Dress code policies have always been prevalent in schools. Normally, what children can and cannot wear in schools is explicitly noted in school policies or implicitly implied by broader cultural and societal norms.

The issue of the vast and sometimes exhaustive list of dress code policies of what cannot be worn has not had any resolution across localities and countries.

The problem with trying to develop a set of guidelines for school dress code policies is that the implementation or restriction of dress is just not about the clothes that kids wear. Dress code policies are mired in larger contested debates that have to do with gender identity, race and sexuality, reflective of a broader public discourse .


Dress codes can replicate inequality structures and create highly emotional debates in schools 

How school educators and policymakers set parameters of dress in schools creates a highly emotional and volatile debate with little consensus or resolution.

Most obviously, the nature of many dress code violations interconnects to issues of gender and sexual identity. The vast majority of cases have targeted girls and LGBTQ youth on the basis that what one might wear reveals too much — that it’s sexually suggestive, distracting for other students or offensive to the local and cultural norms of the community.

Shaming

Those who are not part of the “norm,” particularly those children whose self-identity goes beyond traditional gender types, are more susceptible to stricter dress code infractions than those policies that privilege the status quo. Similarly, girls have taken the brunt of dress codes.

Tank tops, spaghetti straps, bare shoulders, cleavage or no cleavage, shorts that are too short, midriff, shirts/pants regulations are indicative of the multiple infractions that shame girls.

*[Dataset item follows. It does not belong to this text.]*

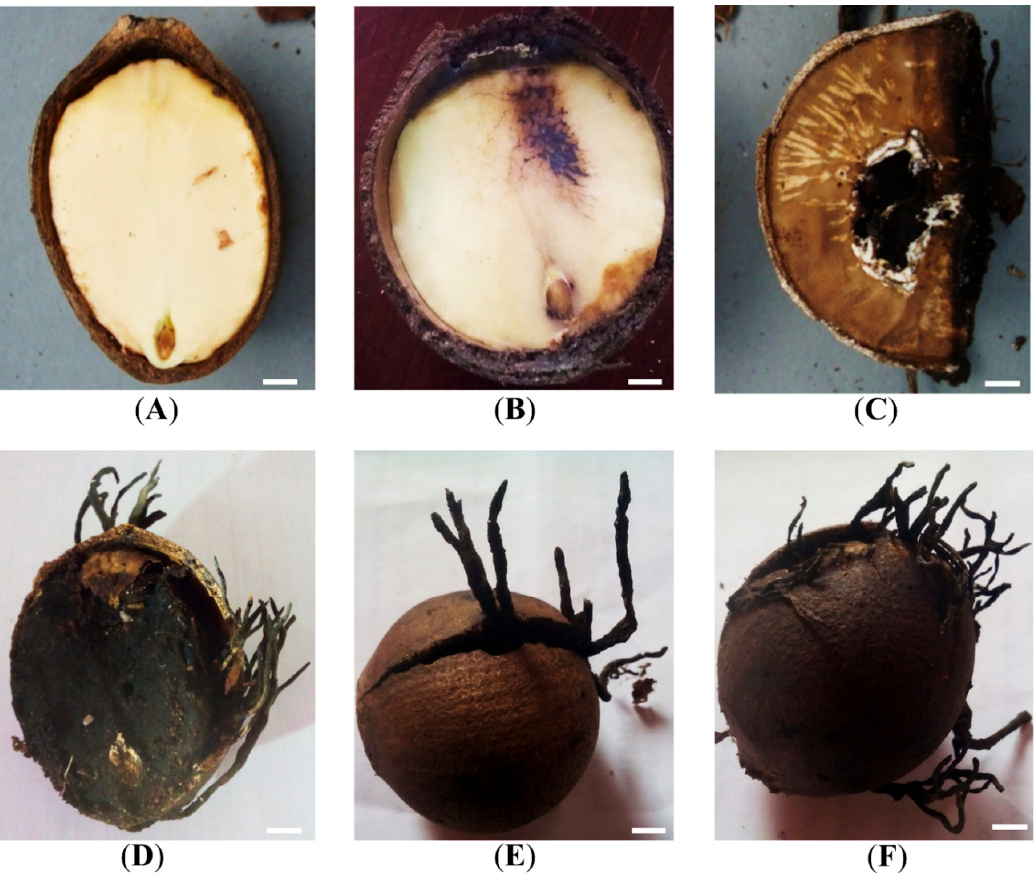
Figure 1. Symptoms of Xylaria karyophthora on Chlorocardium spp. (Lauraceae) seeds from Guyana. ( A ) Healthy seed; ( B , C ) Early stages of infection; ( D – F ) Stromata of Xylaria on Greenheart seeds. Bar = 10 mm.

The list is exhaustive.


Many dress codes point to the assumption that girls’ bodies should be covered.

The infractions for noncompliance exacerbate the shaming of girls’ self-perception of their worth. And yet it points to the basic assumption that girls’ bodies are shameful — something that is to be covered, evaluated or objectified.

And when their bodies are not covered, it supposedly sends a clear message that girls are at fault should something wrongful be done to them; they somehow deserved such a fate.

This narrative, whether intended or not, plays to the broader social movements beyond simply that of dress codes. Dress code policies mask broader issues such as one’s right to their own bodies.

Dress codes minimize the increasing public outcries over sexual harassment and assault that have been made so public with the explosion of the #MeToo movement. Conversations around issues of systemic racism or discrimination are also further cloaked.

Forms of dress may be curtailed in schools when they challenge dominant religious views. When schools or boards ban particular types of religious dress, a clear and real danger of undermining religious minorities exists. They may feel a broader form of systemic discrimination lurking behind this ban.

Creating inclusive, body-positive dress codes

If schools are going to remove this shackle of the perpetual dress code wars in schools, let educators and policymakers call it for what it is – a diversion behind the more significant public issues that remain intensely contested and vociferous.

If educators and policymakers are genuinely worried about the safety of their students or the decorum of dress codes, schools could simply follow the steps of one school administrator from Evanston Township High School in Illinois. The high school’s fundamental “rule” mandated that certain body parts must be covered for all students at all times. Specifically, students must wear their clothes in a way that fully covers their genitals, buttocks, breasts and nipples with opaque fabric.

Such a simple yet inevitably provocative dress code policy removes the broader contested aspects of gender, sexual identity, faith or systemic discrimination.

If society is concerned about cultivating students’ attentiveness regarding etiquette and decorum in light of our community values, let’s make space in schools to discuss the root of these issues through meaningful political dialogue rather than using dress codes to obscure and cloak the more pressing and substantive issues.